Louise, Bedford, U.K
Absolute rubbish from someone who clearly hates women.
Totally agree with every word that Siobhan says except I have two children who have completed the missing part of the jigsaw of life for me.
However I am a woman as well and I also like to look nice with the limited funds I now have available! I work part time to keep our family afloat and I love spending every available minute with my kids - I find what they say fascinating and the things they scribble are like works of art to me.

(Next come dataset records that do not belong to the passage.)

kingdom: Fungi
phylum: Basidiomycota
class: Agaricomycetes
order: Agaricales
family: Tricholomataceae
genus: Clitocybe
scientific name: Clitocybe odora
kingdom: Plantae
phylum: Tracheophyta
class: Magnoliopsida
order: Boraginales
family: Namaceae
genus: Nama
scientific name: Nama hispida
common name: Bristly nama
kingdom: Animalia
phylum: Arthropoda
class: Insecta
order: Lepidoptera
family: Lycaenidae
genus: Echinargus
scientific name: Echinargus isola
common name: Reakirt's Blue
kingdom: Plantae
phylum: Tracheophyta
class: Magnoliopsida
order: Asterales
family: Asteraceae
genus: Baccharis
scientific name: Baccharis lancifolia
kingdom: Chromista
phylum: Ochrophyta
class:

This article really annoyed me and I am often fat disheveled and exhausted but don't want the outside world to see that!!
kath ball, sale, cheshire
I think this article is an absolutely absurd generalization from someone who clearly does not have children. I'm a mother, I have one child, and I do not feel that because I take pride in my appearance that I should be pigeon-holed. Yes, I like to have my hair and nails done, I lost my baby weight, and I like to wear nice clothes. Since when was it a crime to want to feel good about yourself? If you'd spent the last nine months 4 stone heavier, unable to shave your own legs, throwing up every morning, then topping it off with squeezing an 8lb baby out of you for 36 hours, I think you'd want to pamper yourself a bit. I adore motherhood, but that doesn't mean sacrificing my own identity. My daughter is certainly not raised by a nanny, I breastfeed her and I get up every night to do so, and I do not rely on my husband's wages, I started my own business from home so that I get to spend as much time with her as possible. This article could not be any more ignorant if it tried.
Siobhan Mitchell, Edinburgh, Scotland
at a great article even though i am in the US. I was starting to feel terrible about myself because i still carry extra weight and wear sweat pants from walmart with spit up stains on them. i just got my second hair cut in six months. My daugher (6 months) has taken over my life, my house, my car...everything. Thanks for letting me know that iI am normal.